Raja of Amber from 1614 to 1621

Bhau Singh (c.1577 – 13 December 1621) was a Mughal nobleman as well as the Raja of Amber.

==Life==
Bhau Singh was a younger son of Man Singh I, Raja of Amber, born of Rani Sahodra Gaud, daughter of Raimal. He had one full brother named Durjan Singh. Prior to his accession to the throne, Bhau Singh had been posted in Bengal, working alongside the Deputy Subedar of the region.

Following the death of his father in 1614, Hindu custom dictated that Maha Singh, the son of Bhau Singh's late elder brother Jagat Singh, inherit the throne.

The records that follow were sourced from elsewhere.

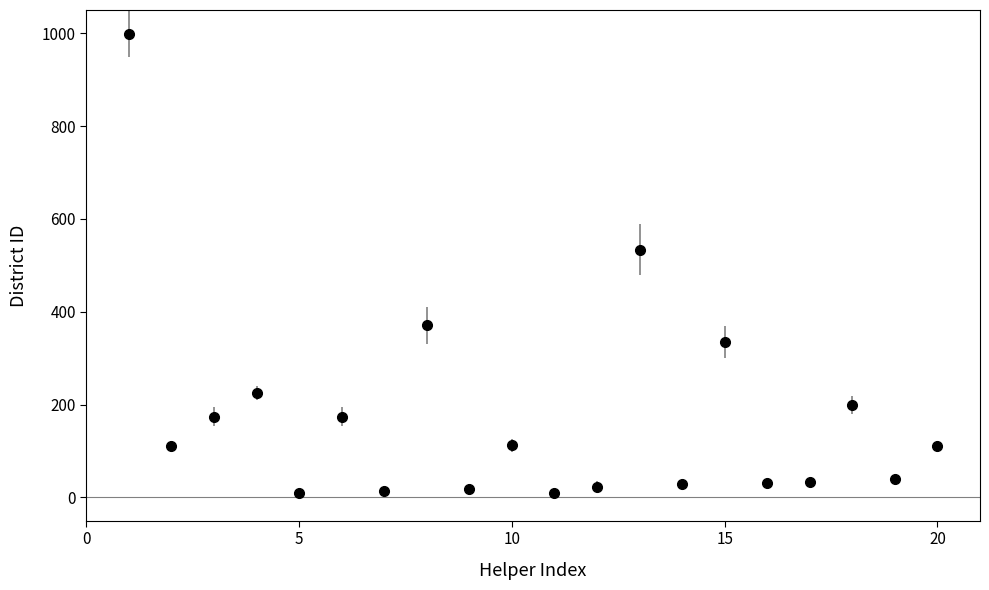

How many points are higher than both their immediate neighbors (excluding endpoints)?

7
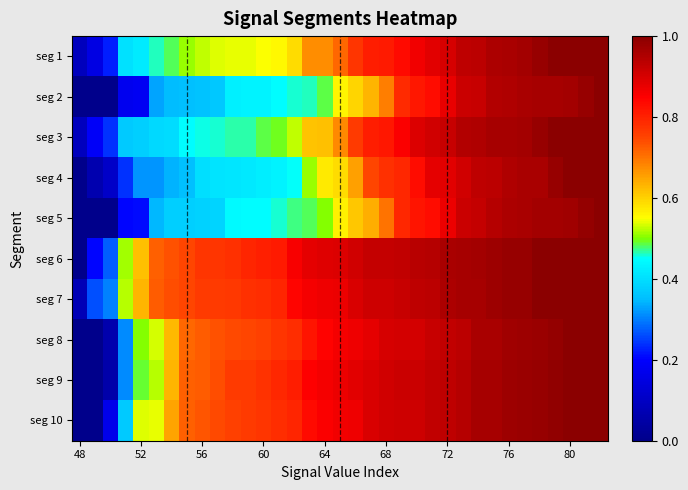

Reading right to left, list all the values displayed in this chart.

seg 1: 1.0	1.0	1.0	1.0	1.0	1.0	1.0	1.0	0.9	0.9	0.9	0.9	0.9	0.8	0.8	0.8	0.8	0.7	0.7	0.7	0.6	0.6	0.6	0.5	0.5	0.5	0.5	0.5	0.5	0.5	0.4	0.4	0.2	0.2	0.1
seg 2: 1.0	1.0	1.0	1.0	1.0	1.0	1.0	0.9	0.9	0.9	0.9	0.8	0.8	0.8	0.7	0.6	0.6	0.6	0.5	0.5	0.5	0.4	0.4	0.4	0.4	0.4	0.4	0.4	0.3	0.3	0.2	0.2	0.0	0.0	0.0
seg 3: 1.0	1.0	1.0	1.0	1.0	1.0	1.0	1.0	0.9	0.9	0.9	0.9	0.9	0.9	0.8	0.8	0.8	0.7	0.6	0.6	0.5	0.5	0.5	0.5	0.5	0.5	0.5	0.4	0.4	0.4	0.4	0.4	0.2	0.2	0.1
seg 4: 1.0	1.0	1.0	1.0	1.0	1.0	1.0	0.9	0.9	0.9	0.9	0.9	0.8	0.8	0.8	0.7	0.7	0.6	0.6	0.5	0.5	0.4	0.4	0.4	0.4	0.4	0.4	0.4	0.3	0.3	0.3	0.2	0.1	0.1	0.0
seg 5: 1.0	1.0	1.0	1.0	1.0	1.0	1.0	0.9	0.9	0.9	0.9	0.8	0.8	0.8	0.7	0.6	0.6	0.6	0.5	0.5	0.5	0.5	0.4	0.4	0.4	0.4	0.4	0.4	0.4	0.3	0.2	0.2	0.0	0.0	0.0
seg 6: 1.0	1.0	1.0	1.0	1.0	1.0	1.0	1.0	1.0	1.0	1.0	0.9	0.9	0.9	0.9	0.9	0.9	0.9	0.9	0.9	0.9	0.8	0.8	0.8	0.8	0.8	0.8	0.7	0.7	0.7	0.6	0.5	0.3	0.2	0.0
seg 7: 1.0	1.0	1.0	1.0	1.0	1.0	1.0	1.0	1.0	1.0	1.0	0.9	0.9	0.9	0.9	0.9	0.9	0.9	0.9	0.9	0.8	0.8	0.8	0.8	0.8	0.8	0.8	0.7	0.7	0.7	0.6	0.5	0.3	0.3	0.1
seg 8: 1.0	1.0	1.0	1.0	1.0	1.0	1.0	1.0	1.0	0.9	0.9	0.9	0.9	0.9	0.9	0.9	0.9	0.9	0.8	0.8	0.8	0.8	0.8	0.7	0.7	0.7	0.7	0.7	0.6	0.5	0.5	0.3	0.1	0.0	0.0
seg 9: 1.0	1.0	1.0	1.0	1.0	1.0	1.0	1.0	1.0	0.9	0.9	0.9	0.9	0.9	0.9	0.9	0.9	0.9	0.9	0.8	0.8	0.8	0.8	0.8	0.8	0.7	0.7	0.7	0.6	0.5	0.5	0.3	0.1	0.0	0.0
seg 10: 1.0	1.0	1.0	1.0	1.0	1.0	1.0	1.0	1.0	0.9	0.9	0.9	0.9	0.9	0.9	0.9	0.9	0.9	0.9	0.8	0.8	0.8	0.8	0.8	0.8	0.7	0.7	0.7	0.7	0.5	0.5	0.4	0.2	0.0	0.0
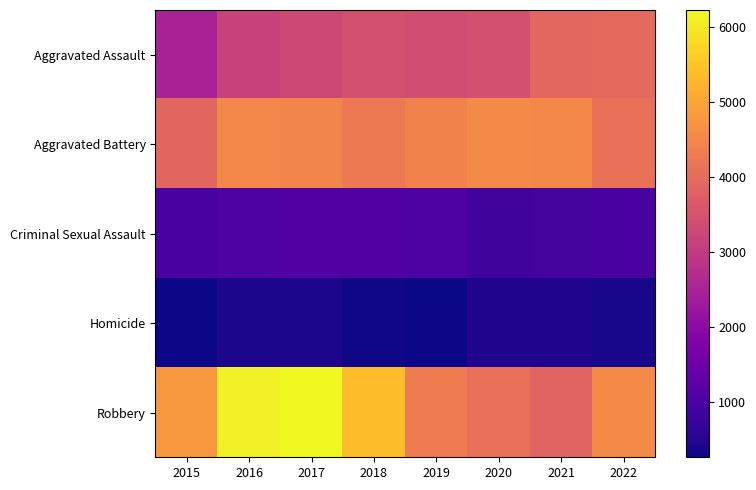

How many categories are shown in the chart?

8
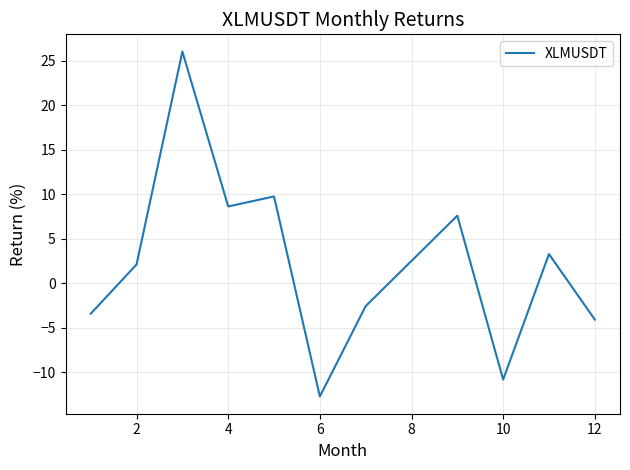

What is the minimum value shown in the chart?

-12.7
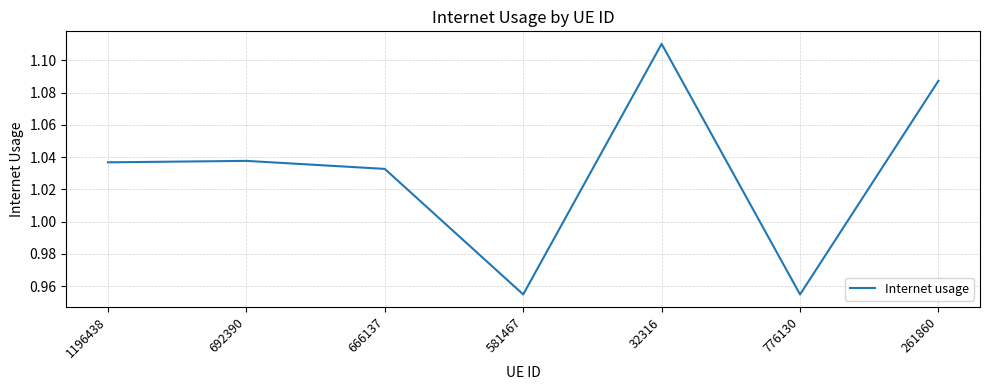

What position from the right is 1196438?

7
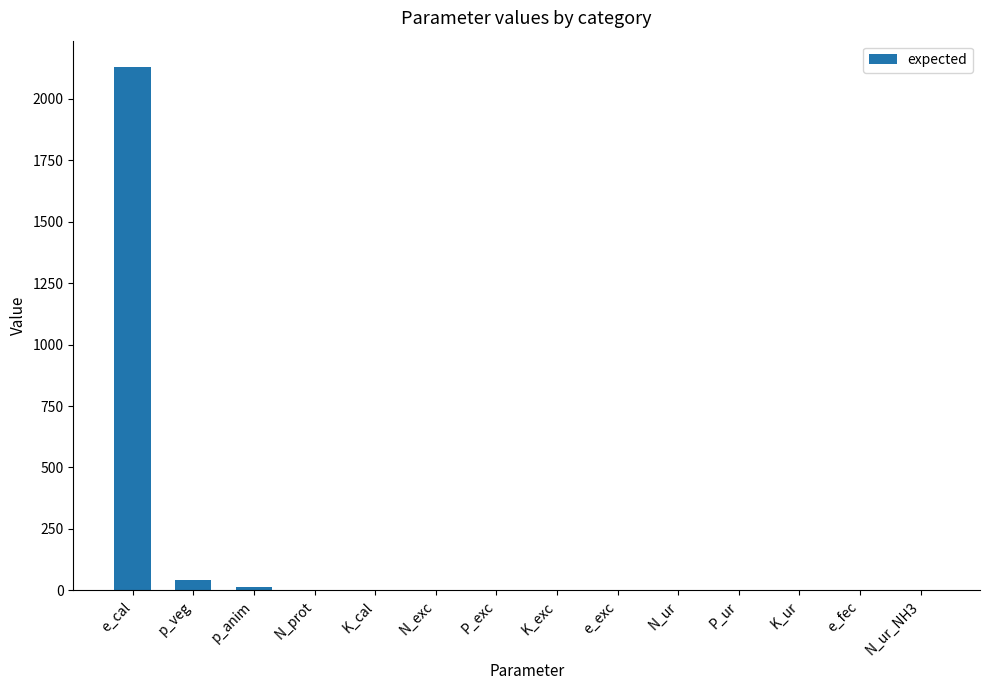

What is the sum of all values?

2190.8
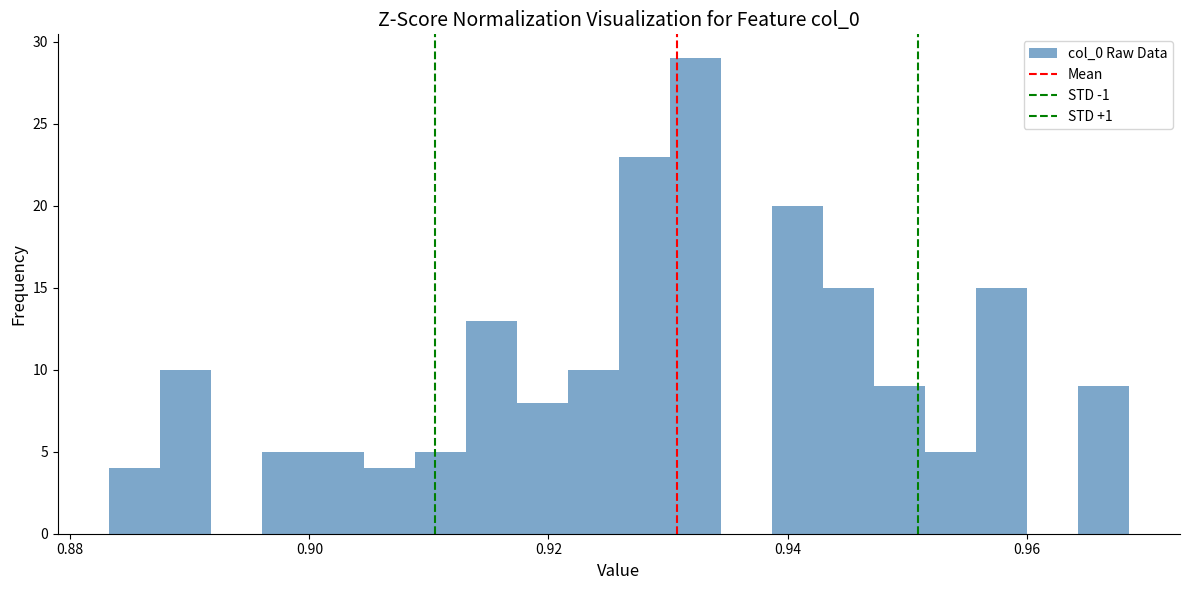

Around what value on the x-axis is the tallest bar? Give the approximate position of its centre, as read against the axis.

0.932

However, the Mughal emperor Jahangir overruled this and instead bestowed the crown of Amber on Bhau Singh. The former, who had a close relationship with the new Raja, justified this decision by declaring that he was "the most capable of Man Singh's sons". Maha Singh was given the rule of the lands of Garha (present-day Jabalpur) as consolation for his loss.

Upon his accession, Jahangir initially raised Bhau Singh's mansab to 3000, then to 4000 the following year, before finally promoting him to a commander of 5000 in March 1617. However, when the Emperor dispatched him to the Deccan to serve in the campaign against Malik Amber, Bhau Singh only served as a subordinate captain, in contrast to the supreme commands previously enjoyed by his father and grandfather. The languid manner and poor management of the campaign, combined with the bafflement of Mughal officers when faced with Malik Amber's guerrilla tactics, prevented Bhau Singh from having any substantial achievements in this role.

This inactive and inglorious life appears to have caused a deep melancholy in the Raja, who turned to drinking in response. Following a sojourn to the Mughal royal court, he returned to the Deccan where, in December 1621, he suddenly fainted. His health now debilitated due to alcoholism, Bhau Singh did not regain consciousness and died a day later at the age of 44. Having not had sons, Jahangir appointed as Bhau Singh's successor his great-nephew Jai Singh I, the son of Maha Singh, the latter having died some years earlier under similar circumstances.